● Teks yang Dikaji:
Perlakuan Bak Putri di TikTok: Romansa Manis atau Hilangnya Otonomi?
Selama setahun belakangan, TikTok diramaikan oleh tren *princess treatment*—konsep kencan di mana perempuan diperlakukan layaknya putri oleh pasangannya. Mulai dari kejutan kecil seperti bunga, makan malam spesial, hingga sikap protektif seperti meminjamkan jaket, tren ini awalnya terkesan manis dan penuh perhatian.
Namun, kontroversi muncul ketika Courtney Palmer, seorang kreator konten asal Utah, AS, mempopulerkan versi ekstremnya. Dalam video viralnya, ia mengaku tidak pernah mengikat tali sepatu sendiri atau bahkan memesan makanan di restoran karena semua itu menjadi “tanggung jawab” suaminya.

● Materi Sumber:
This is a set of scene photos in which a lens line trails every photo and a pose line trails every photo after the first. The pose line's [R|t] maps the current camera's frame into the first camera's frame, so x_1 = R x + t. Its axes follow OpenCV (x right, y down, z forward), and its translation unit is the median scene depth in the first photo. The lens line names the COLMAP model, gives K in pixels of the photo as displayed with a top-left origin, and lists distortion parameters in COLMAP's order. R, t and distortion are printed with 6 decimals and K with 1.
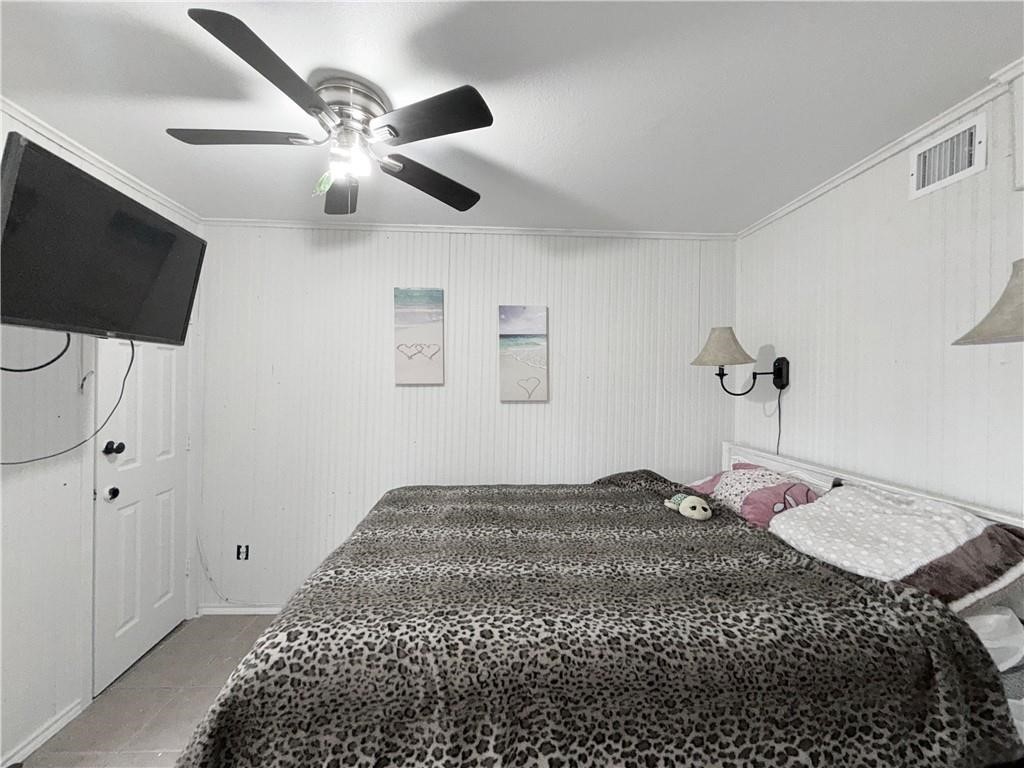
lens RADIAL K [[408.9, 0, 509.9], [0, 408.9, 383.2], [0, 0, 1]] dist [0.000163, 0.000196]
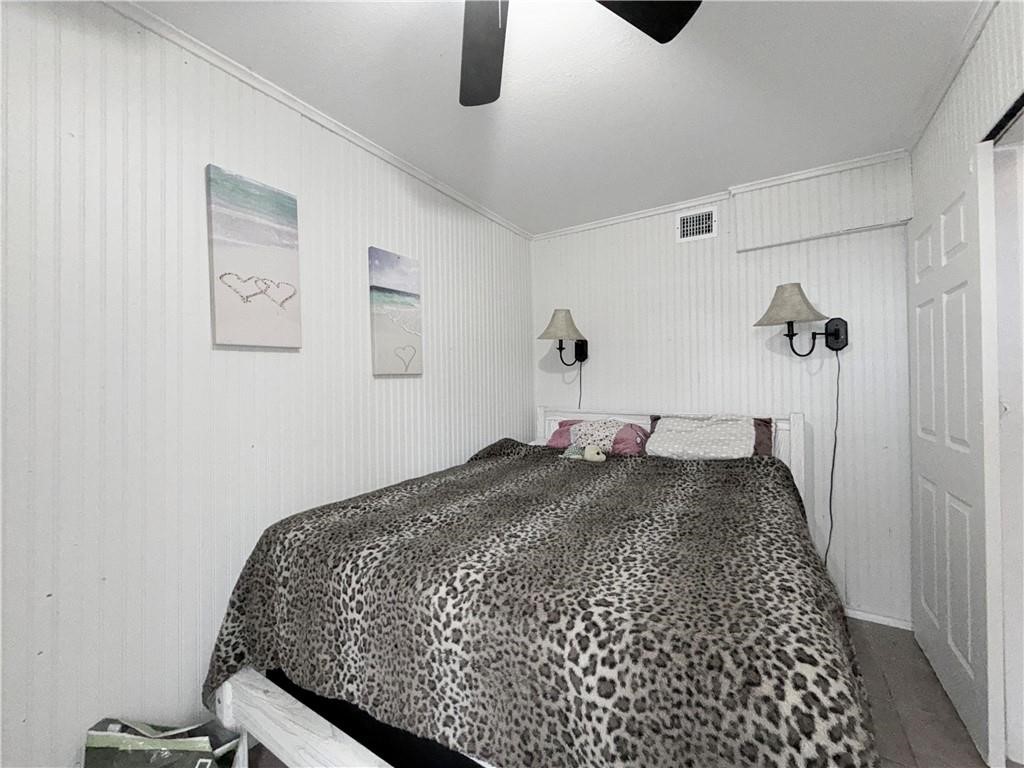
lens RADIAL K [[408.9, 0, 509.9], [0, 408.9, 383.2], [0, 0, 1]] dist [0.000163, 0.000196]
pose [[0.580389, -0.023375, 0.814004, -0.496330], [0.022582, 0.999666, 0.012605, 0.055687], [-0.814026, 0.011066, 0.580723, 0.369614]]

● Tugas Wajib:
1. Menurut teks tentang perlakuan bak putri, dari mana asal Courtney Palmer?
2. Tuliskan lanjutan teks tentang perlakuan bak putri, dimulai setelah kalimat terakhirnya.
Data di atas diambil dari sumber yang berbeda.

● Jawaban Bernomor:
1. Utah, AS.

2.
Reaksi netizen terbelah. Sebagian melihatnya sebagai bentuk romansa ideal, sementara yang lain mengkritiknya sebagai penghilangan kemandirian perempuan. Komentar pedas bermunculan, mulai dari sindiran tentang *The Handmaid’s Tale* hingga anggapan bahwa hubungan seperti ini mirip “penyanderaan”. Di sisi lain, banyak juga yang membela atau penasaran, menunjukkan betapa tren ini berhasil memicu diskusi luas.
Alasan di Balik Popularitas *Princess Treatment*
Menurut Myka Meier, pakar etiket, fenomena ini muncul sebagai respons terhadap dinamika kencan modern yang kerap terasa transaksional dan tidak pasti.
“Di era yang serba ambigu, romansa klasik justru terasa lebih bermakna,” ujarnya. Ia menekankan bahwa *princess treatment* bukan sekadar soal materi, melainkan bentuk perhatian emosional yang tulus.
Pengaruh budaya pop juga tak bisa diabaikan. Serial seperti *Bridgerton*, *Downton Abbey*, dan *The Gilded Age* menggambarkan kehidupan bangsawan dengan romansa mewah, yang secara tidak langsung membentuk ekspektasi banyak orang.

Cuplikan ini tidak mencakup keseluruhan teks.